During their panel at Anime Expo 2023, Yen Press announced that they had licensed the series for English publication.

| No. | Original release date | Original ISBN | North American release date | North American ISBN |
|---|---|---|---|---|
| 1 | February 10, 2022 | 978-4-04-914215-0 | February 20, 2024 | 978-1-9753-7499-0 |
| 2 | June 10, 2022 | 978-4-04-914400-0 | June 18, 2024 | 978-1-9753-7501-0 |
| 3 | November 10, 2022 | 978-4-04-914584-7 | October 15, 2024 | 979-8-8554-0126-4 |
| 4 | April 7, 2023 | 978-4-04-914869-5 | April 1, 2025 | 979-8-8554-0757-0 |
| 5 | September 8, 2023 | 978-4-04-915143-5 | October 21, 2025 | 979-8-8554-0759-4 |
| 6 | May 10, 2025 | 978-4-04-916503-6 | August 11, 2026 | 979-8-8554-3448-4 |
| 7 | July 10, 2026 | 978-4-04-916101-4 | — | — |

===Manga===
A manga adaptation illustrated by Keyyang was serialized on Kadokawa's ComicWalker manga website from September 9, 2022, to December 2024. The manga's chapters were collected by ASCII Media Works into three tankōbon volumes released from February 25, 2023, to December 26, 2024. During their panel at Anime NYC 2023, Yen Press announced that they had also licensed the manga adaptation for English publication.

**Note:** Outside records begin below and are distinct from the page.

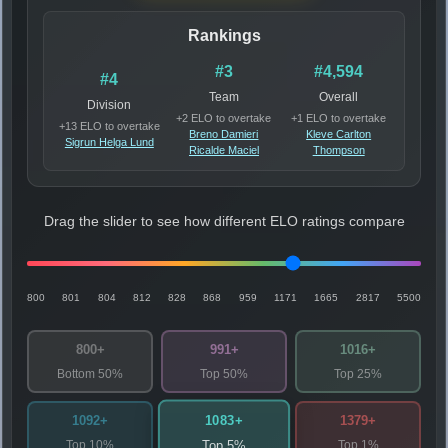
Rankings
#3
#4,594
#4
Team
Overall
Division
+2 ELO to overtake
+1 ELO to overtake
+13 ELO to overtake
Breno Damieri
Kleve Carlton
Sigrun Helga Lund
Ricalde Maciel
Thompson
Drag the slider to see how different ELO ratings compare
800
801
804
812
828
868
959
1171
1665
2817
5500
800+
991+
1016+
Bottom 50%
Top 50%
Top 25%
1083+
1092+
1379+
Top 10%
Top 1%
Top 5%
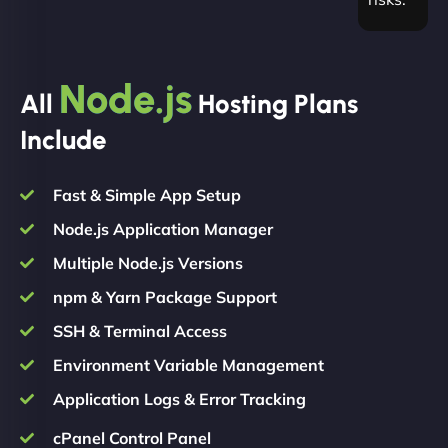
Node.js
All
Hosting Plans
Include
Fast & Simple App Setup
Node.js Application Manager
Multiple Node.js Versions
npm & Yarn Package Support
SSH & Terminal Access
Environment Variable Management
Application Logs & Error Tracking
cPanel Control Panel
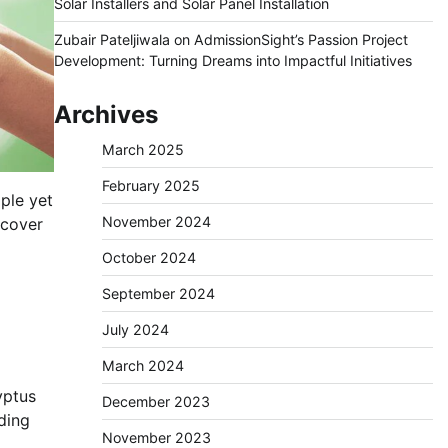
Solar Installers and Solar Panel Installation
Zubair Pateljiwala
on
AdmissionSight’s Passion Project
Development: Turning Dreams into Impactful Initiatives
Archives
March 2025
February 2025
mple yet
November 2024
scover
October 2024
September 2024
July 2024
March 2024
yptus
December 2023
ding
November 2023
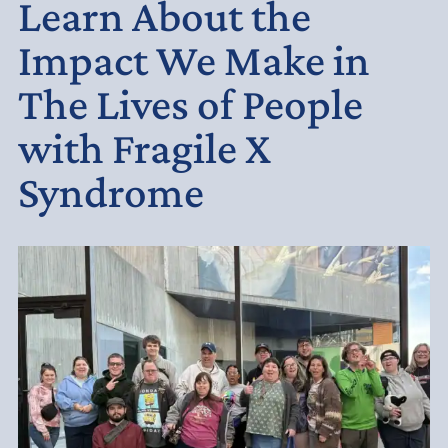
Learn About the
Impact We Make in
The Lives of People
with Fragile X
Syndrome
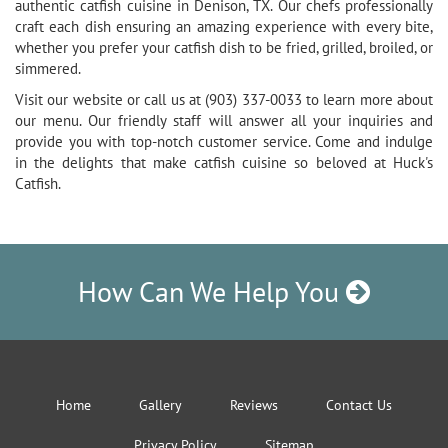
authentic catfish cuisine in Denison, TX. Our chefs professionally
craft each dish ensuring an amazing experience with every bite,
whether you prefer your catfish dish to be fried, grilled, broiled, or
simmered.
Visit our website or call us at (903) 337-0033 to learn more about
our menu. Our friendly staff will answer all your inquiries and
provide you with top-notch customer service. Come and indulge
in the delights that make catfish cuisine so beloved at Huck's
Catfish.
How Can We Help You
Home
Gallery
Reviews
Contact Us
Privacy Policy
Sitemap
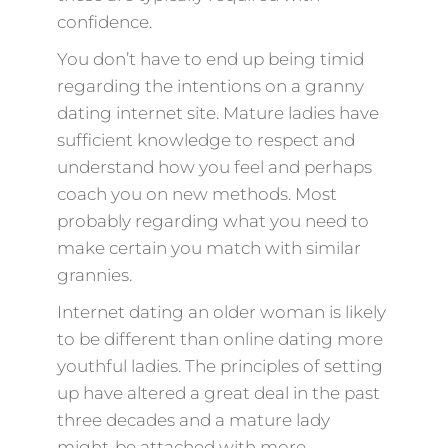
confidence.
You don’t have to end up being timid
regarding the intentions on a granny
dating internet site. Mature ladies have
sufficient knowledge to respect and
understand how you feel and perhaps
coach you on new methods. Most
probably regarding what you need to
make certain you match with similar
grannies.
Internet dating an older woman is likely
to be different than online dating more
youthful ladies. The principles of setting
up have altered a great deal in the past
three decades and a mature lady
might-be attached with more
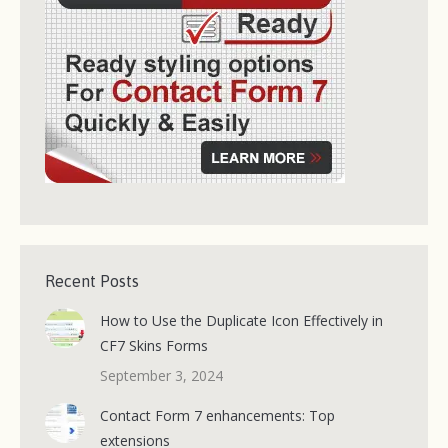
Recent Posts
How to Use the Duplicate Icon Effectively in
CF7 Skins Forms
September 3, 2024
Contact Form 7 enhancements: Top
extensions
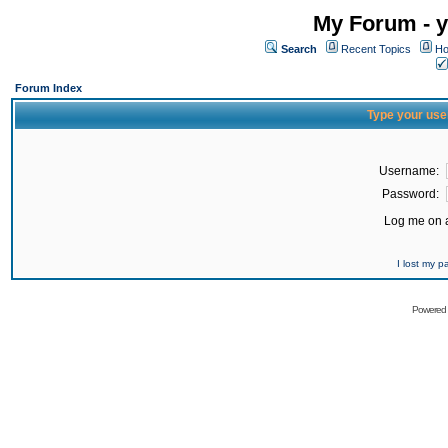
My Forum - y
Search
Recent Topics
Ho
Forum Index
Type your use
Username:
Password:
Log me on a
I lost my 
Powered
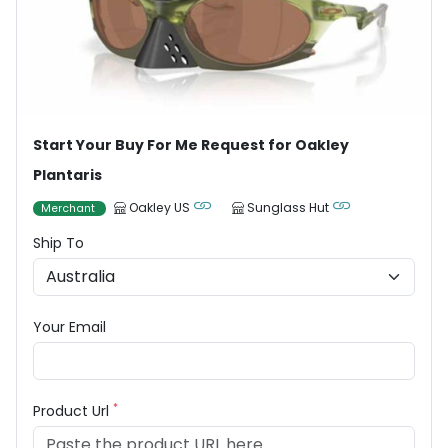
Start Your Buy For Me Request for Oakley
Plantaris
Oakley US
Sunglass Hut
Merchant
Ship To
Your Email
*
Product Url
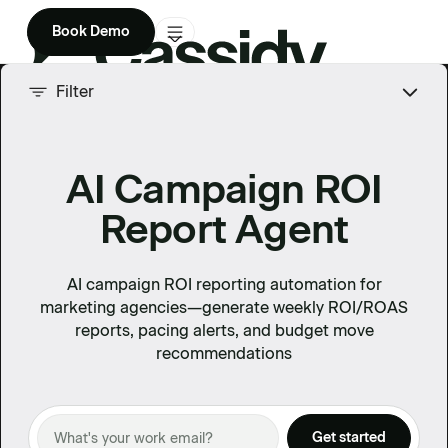
Book Demo
Product
Filter
Solutions
AI Campaign ROI
Company
Report Agent
Enterprise
Pricing
AI campaign ROI reporting automation for
marketing agencies—generate weekly ROI/ROAS
reports, pacing alerts, and budget move
recommendations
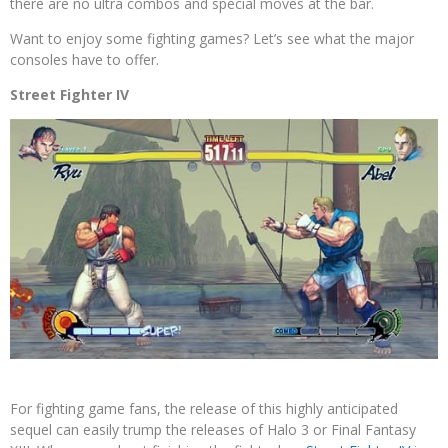
there are no ultra combos and special moves at the bar.
Want to enjoy some fighting games? Let’s see what the major
consoles have to offer.
Street Fighter IV
For fighting game fans, the release of this highly anticipated
sequel can easily trump the releases of Halo 3 or Final Fantasy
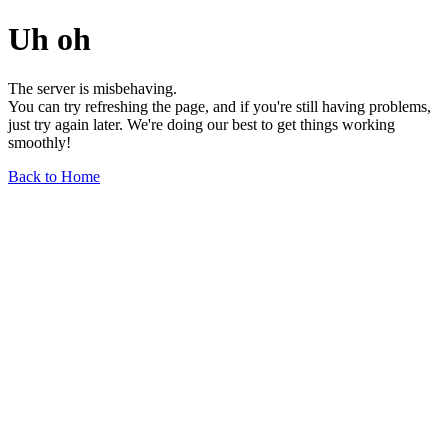
Uh oh
The server is misbehaving.
You can try refreshing the page, and if you're still having problems,
just try again later. We're doing our best to get things working
smoothly!
Back to Home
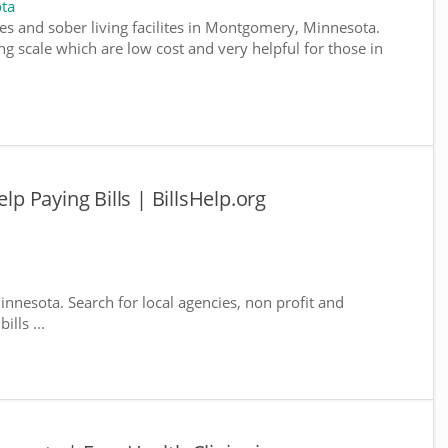
ta
es and sober living facilites in Montgomery, Minnesota.
g scale which are low cost and very helpful for those in
 Paying Bills | BillsHelp.org
nnesota. Search for local agencies, non profit and
lls ...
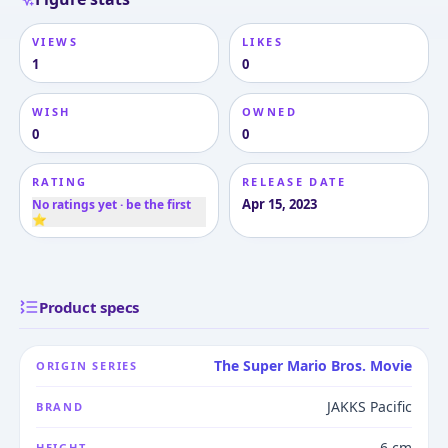
VIEWS
LIKES
1
0
WISH
OWNED
0
0
RATING
RELEASE DATE
Apr 15, 2023
No ratings yet · be the first
⭐
Product specs
The Super Mario Bros. Movie
ORIGIN SERIES
JAKKS Pacific
BRAND
6 cm
HEIGHT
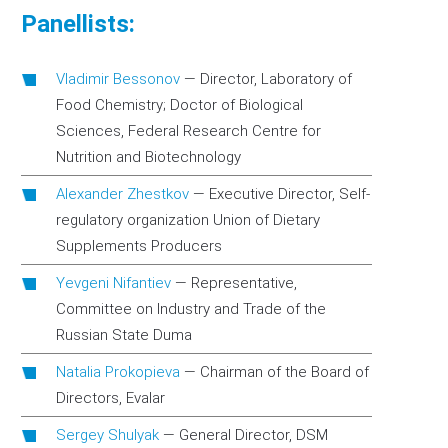
Panellists:
Vladimir Bessonov
—
Director, Laboratory of
Food Chemistry; Doctor of Biological
Sciences, Federal Research Centre for
Nutrition and Biotechnology
Alexander Zhestkov
—
Executive Director, Self-
regulatory organization Union of Dietary
Supplements Producers
Yevgeni Nifantiev
—
Representative,
Committee on Industry and Trade of the
Russian State Duma
Natalia Prokopieva
—
Chairman of the Board of
Directors, Evalar
Sergey Shulyak
—
General Director, DSM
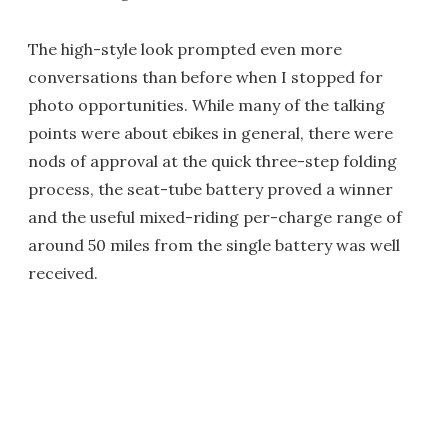
The high-style look prompted even more
conversations than before when I stopped for
photo opportunities. While many of the talking
points were about ebikes in general, there were
nods of approval at the quick three-step folding
process, the seat-tube battery proved a winner
and the useful mixed-riding per-charge range of
around 50 miles from the single battery was well
received.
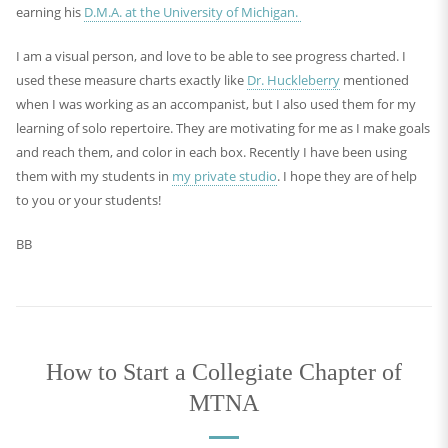
earning his
D.M.A. at the University of Michigan.
I am a visual person, and love to be able to see progress charted. I
used these measure charts exactly like
Dr. Huckleberry
mentioned
when I was working as an accompanist, but I also used them for my
learning of solo repertoire. They are motivating for me as I make goals
and reach them, and color in each box. Recently I have been using
them with my students in
my private studio
. I hope they are of help
to you or your students!
BB
How to Start a Collegiate Chapter of
MTNA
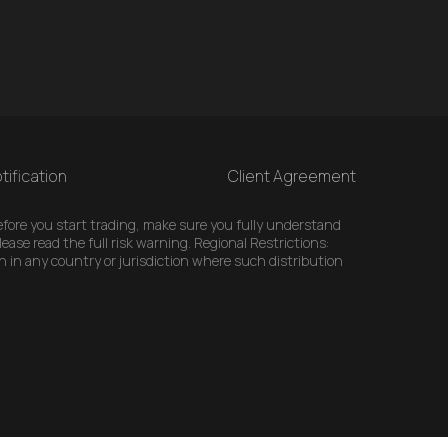
tification
Client Agreement
 Before you start trading, make sure you fully understand
ease read the full risk warning. Regional Restrictions:
n in any country or jurisdiction where such distribution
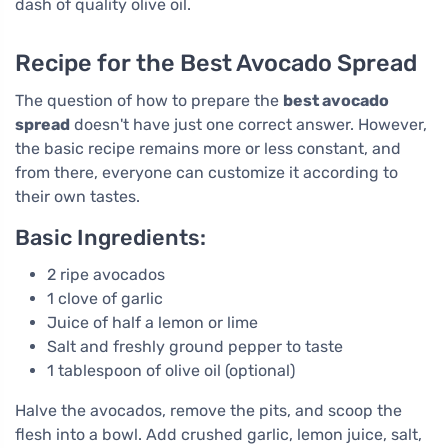
dash of quality olive oil.
Recipe for the Best Avocado Spread
The question of how to prepare the
best avocado
spread
doesn't have just one correct answer. However,
the basic recipe remains more or less constant, and
from there, everyone can customize it according to
their own tastes.
Basic Ingredients:
2 ripe avocados
1 clove of garlic
Juice of half a lemon or lime
Salt and freshly ground pepper to taste
1 tablespoon of olive oil (optional)
Halve the avocados, remove the pits, and scoop the
flesh into a bowl. Add crushed garlic, lemon juice, salt,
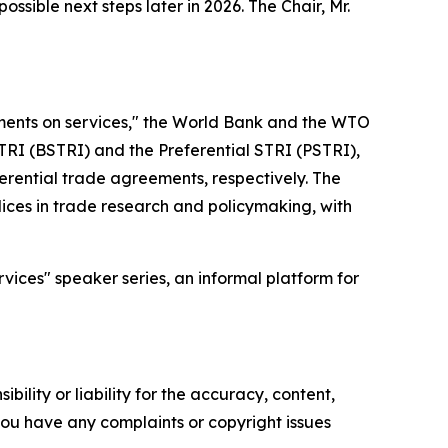
ible next steps later in 2026. The Chair, Mr.
itments on services," the World Bank and the WTO
TRI (BSTRI) and the Preferential STRI (PSTRI),
rential trade agreements, respectively. The
ices in trade research and policymaking, with
vices" speaker series, an informal platform for
ility or liability for the accuracy, content,
f you have any complaints or copyright issues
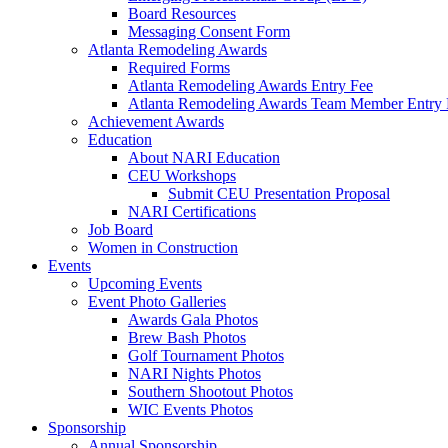
Board Resources
Messaging Consent Form
Atlanta Remodeling Awards
Required Forms
Atlanta Remodeling Awards Entry Fee
Atlanta Remodeling Awards Team Member Entry 
Achievement Awards
Education
About NARI Education
CEU Workshops
Submit CEU Presentation Proposal
NARI Certifications
Job Board
Women in Construction
Events
Upcoming Events
Event Photo Galleries
Awards Gala Photos
Brew Bash Photos
Golf Tournament Photos
NARI Nights Photos
Southern Shootout Photos
WIC Events Photos
Sponsorship
Annual Sponsorship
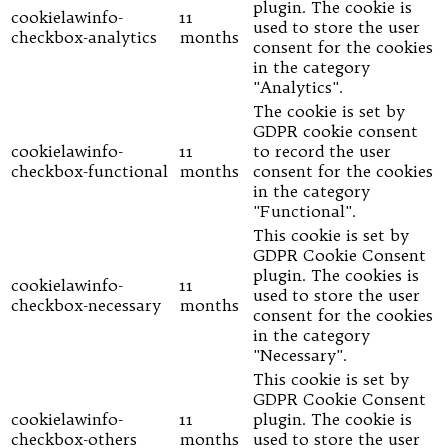
plugin. The cookie is
cookielawinfo-
11
used to store the user
checkbox-analytics
months
consent for the cookies
in the category
"Analytics".
The cookie is set by
GDPR cookie consent
cookielawinfo-
11
to record the user
checkbox-functional
months
consent for the cookies
in the category
"Functional".
This cookie is set by
GDPR Cookie Consent
plugin. The cookies is
cookielawinfo-
11
used to store the user
checkbox-necessary
months
consent for the cookies
in the category
"Necessary".
This cookie is set by
GDPR Cookie Consent
cookielawinfo-
11
plugin. The cookie is
checkbox-others
months
used to store the user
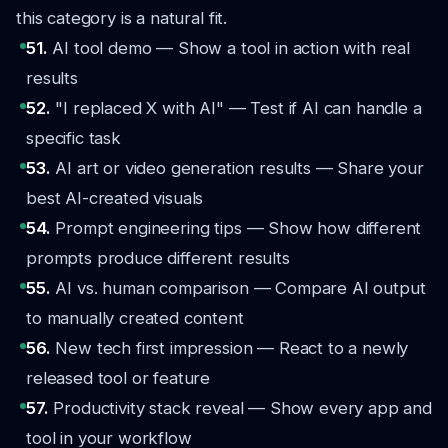
this category is a natural fit.
51.
AI tool demo — Show a tool in action with real
results
52.
"I replaced X with AI" — Test if AI can handle a
specific task
53.
AI art or video generation results — Share your
best AI-created visuals
54.
Prompt engineering tips — Show how different
prompts produce different results
55.
AI vs. human comparison — Compare AI output
to manually created content
56.
New tech first impression — React to a newly
released tool or feature
57.
Productivity stack reveal — Show every app and
tool in your workflow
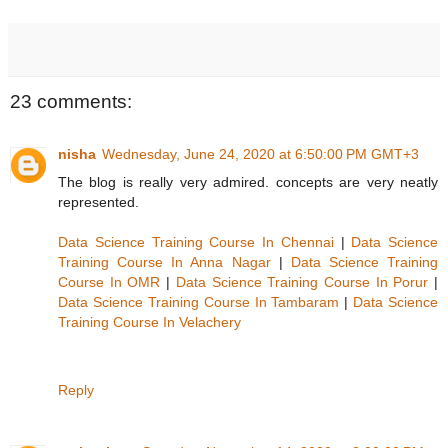
23 comments:
nisha
Wednesday, June 24, 2020 at 6:50:00 PM GMT+3
The blog is really very admired. concepts are very neatly
represented.
Data Science Training Course In Chennai
|
Data Science
Training Course In Anna Nagar
|
Data Science Training
Course In OMR
|
Data Science Training Course In Porur
|
Data Science Training Course In Tambaram
|
Data Science
Training Course In Velachery
Reply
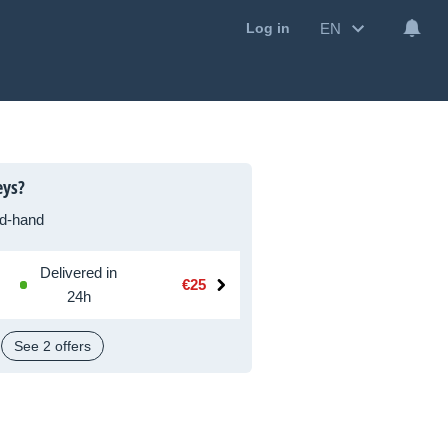
EN
Log in
eys?
d-hand
Delivered in
€25
24h
See 2 offers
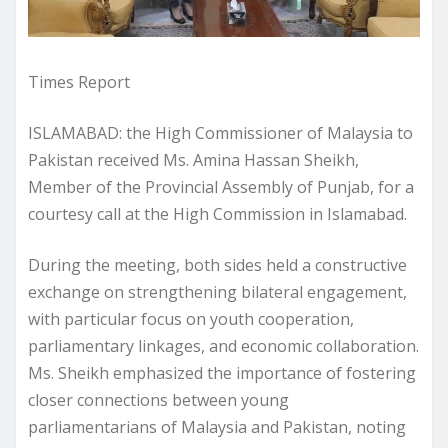
Times Report
ISLAMABAD: the High Commissioner of Malaysia to
Pakistan received Ms. Amina Hassan Sheikh,
Member of the Provincial Assembly of Punjab, for a
courtesy call at the High Commission in Islamabad.
During the meeting, both sides held a constructive
exchange on strengthening bilateral engagement,
with particular focus on youth cooperation,
parliamentary linkages, and economic collaboration.
Ms. Sheikh emphasized the importance of fostering
closer connections between young
parliamentarians of Malaysia and Pakistan, noting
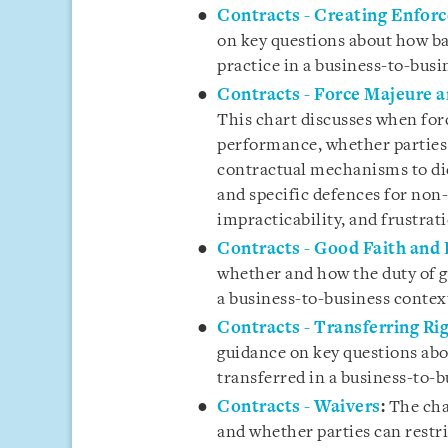
Contracts - Creating Enfor
on key questions about how ba
practice in a business-to-busi
Contracts - Force Majeure 
This chart discusses when for
performance, whether parties 
contractual mechanisms to dic
and specific defences for non
impracticability, and frustrat
Contracts - Good Faith and 
whether and how the duty of go
a business-to-business contex
Contracts - Transferring Ri
guidance on key questions abo
transferred in a business-to-b
Contracts - Waivers
:
The cha
and whether parties can restri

A sequel illustrated by Chihiro Yamazaki, titled The Kept Man of the Princess Knight Act2, began serialization on the same website on August 31, 2025. The manga's chapters have been collected into a single tankōbon volume as of January 27, 2026.

====Volumes====

| No. | Original release date | Original ISBN | North American release date | North American ISBN |
|---|---|---|---|---|
| 1 | February 25, 2023 | 978-4-04-914909-8 | May 21, 2024 | 978-1-9753-9706-7 |
| 2 | October 26, 2023 | 978-4-04-915269-2 | December 17, 2024 | 979-8-8554-0118-9 |
| 3 | December 26, 2024 | 978-4-04-916009-3 | December 16, 2025 | 979-8-8554-2422-5 |

====Act 2====

| No. | Original release date | Original ISBN | North American release date | North American ISBN |
|---|---|---|---|---|
| 1 | January 27, 2026 | 978-4-04-914909-8 | — | — |

===Anime===
An anime television series adaptation was announced during the "Dengeki Bunko Winter Festival 2025" livestream event on February 16, 2025. The series will be produced by Blade and directed by Chihiro Kumano, with Deko Akao handling series composition, Hisao Ishii designing the characters, and Taku Iwasaki composing the music. It is set to premiere in January 2027.

==Reception==
The series won the Grand Prize at the 28th Dengeki Novel Prize in 2021.